Every so often my coach will assign a road century for my Saturday workout, and in the past, my compliance has been spotty. The first time this task appeared on my calendar, I was afraid of going on a ride that long by myself, since carrying that many hours' worth of food and water on my road bike would be difficult; there would be no trips back to the car for refills like with long mountain bike rides. So I decided to leave the food/water/support to someone else and made arraingements to do the nearest organized century ride that day, which was nearly three hours away. It was a tiring but fun day and I blew all previous long road ride efforts out of the water trying to make sure I wasn't the last person off the road after a late start. Of course, that was last season when I was trying to establish a good relationship with my new coach and I followed pretty much every instruction with dogged precision.
When I was instructed to do a road century again in February, an organized ride was not an option. After researching some routes, I decided to break from dogged precision figured that doing the famed "Nashville 90" route would be close enough. Unfortunately, my ability for dogged precision had basically broken after the Pisgah stage race, and when I was assigned a road century on Saturday and another five or six hours on Sunday, I got seriously overwhelmed. I panicked two hours into my attempt at the Nashville 90 and turned around and went home before it was too late.
After that, the road century was off the table again for a while, and it didn't come up again until a few weeks ago. I very near the rock bottom point of my late spring/early summer slump and I never really even considered subjecting myself to a road ride that long. I planned to substitute a six-hour mountain bike ride, but even that turned into about a one-hour ride.

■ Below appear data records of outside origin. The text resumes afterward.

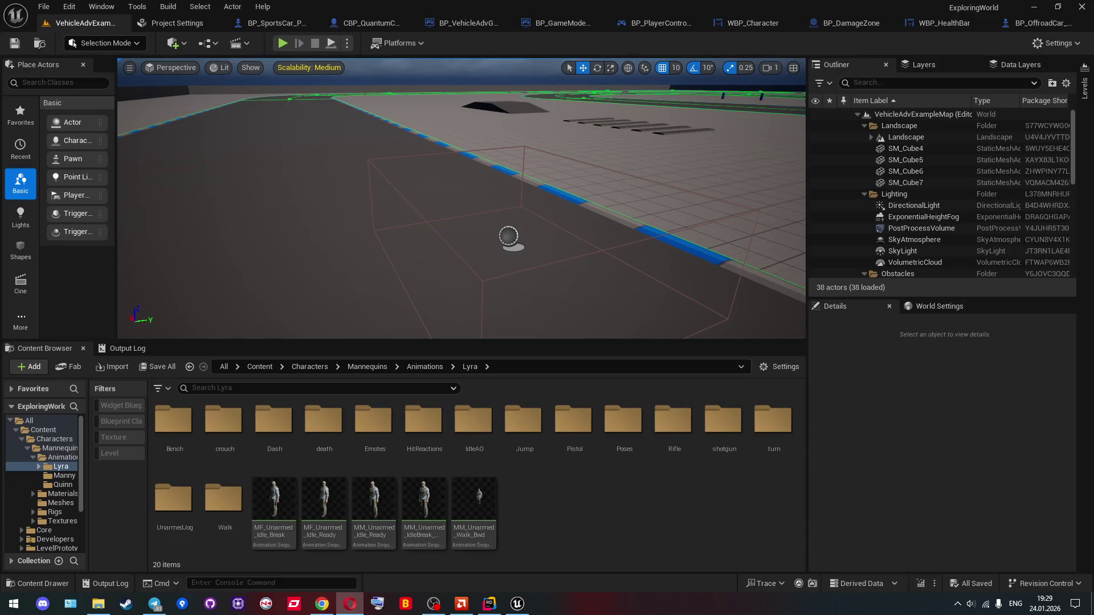
pyautogui.click(374, 26)
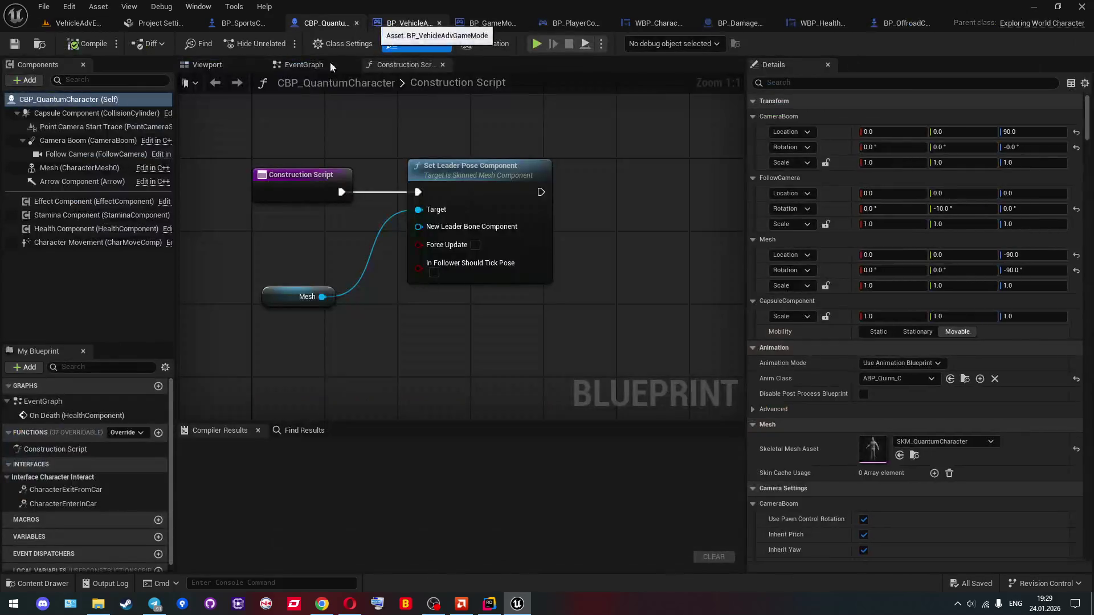
# Step: Go to the Health Component's existing On Death event and place Set Simulate Physics beside it
pyautogui.click(63, 231)
pyautogui.rightClick(129, 232)
pyautogui.moveTo(204, 272)
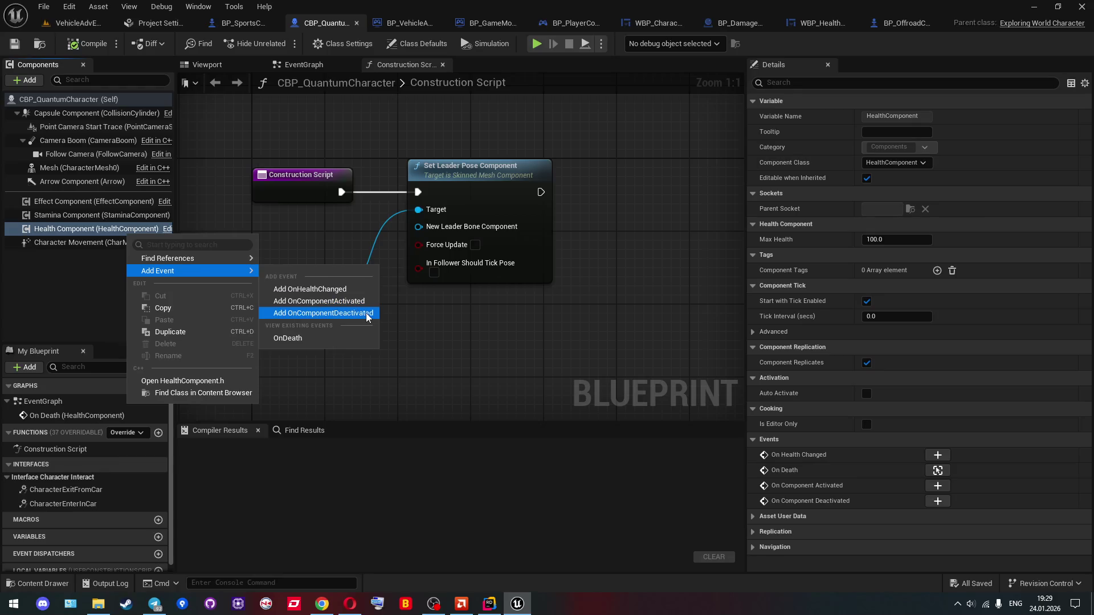
pyautogui.click(315, 337)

When my July schedule came with the road century schedule again, I got the feeling that I would not be off the hook until I HTFU'd and did it. I still had never completed a Nashville 90 in my nearly five years in Bloomington, so I decided it was time. I got up Saturday morning, put a bottle of unflavored Heed in both my bottle cages, a bottle of water in my jersey pocket, three flasks of gel in my other pockets, and a bit of cash in case I had the chance to buy more food and/or water along the way. As I mentioned before, my biggest fear on doing this ride had do with inadequate nutrition/hydration during the course of the ride.
I missed the start of the Bloomington Bicycle Club ride by about ten minutes, but I can't say that was totally an accident. While I liked the idea of not being alone on the route, I didn't really want to have to ride in a big group for 6-7 hours and make small talk with people who rode up next to me and tried to talk into my (deaf) left ear. I figured the late arrival strategy worked well for the previous century and maybe I could apply that day, as well. I did eventually catch a straggler who indeed rode up on my left side and told me that most of the riders did a short route and only the fastest riders were doing the full 90. He informed me of food and water stops along the way, which eased my mind, and I kept riding after he stopped so that I could be alone with my own pace and thoughts.
I made my planned water stop at the Story Inn, where I was able to go into the external bathroom next to the beer garden and refill my bottles. However, as I rolled along, the gel/Heed/water combo was not doing it for me. I decided that I should make another stop in Nashville and get another form of calories and see if that would work for me. I considered various locations and food items, and came to the conclusion that would stop at the BBQ stand with the leme shake-up sign on the far end of town and get one of those. It totally hit the spot, except for the lump that drink a 32 oz beverage in less than 10 minutes left in my stomach. It digested quickly and the last two hours of the ride were much more pleasant.
So I finally got up the courage to do my first unsupported Nashville 90. It was not nearly as hard as I had imagined, and that I know the food/water stops, I don't have to stuff my pockets until they are about to burst. I just need to bring some money for whatever sounds good along the way.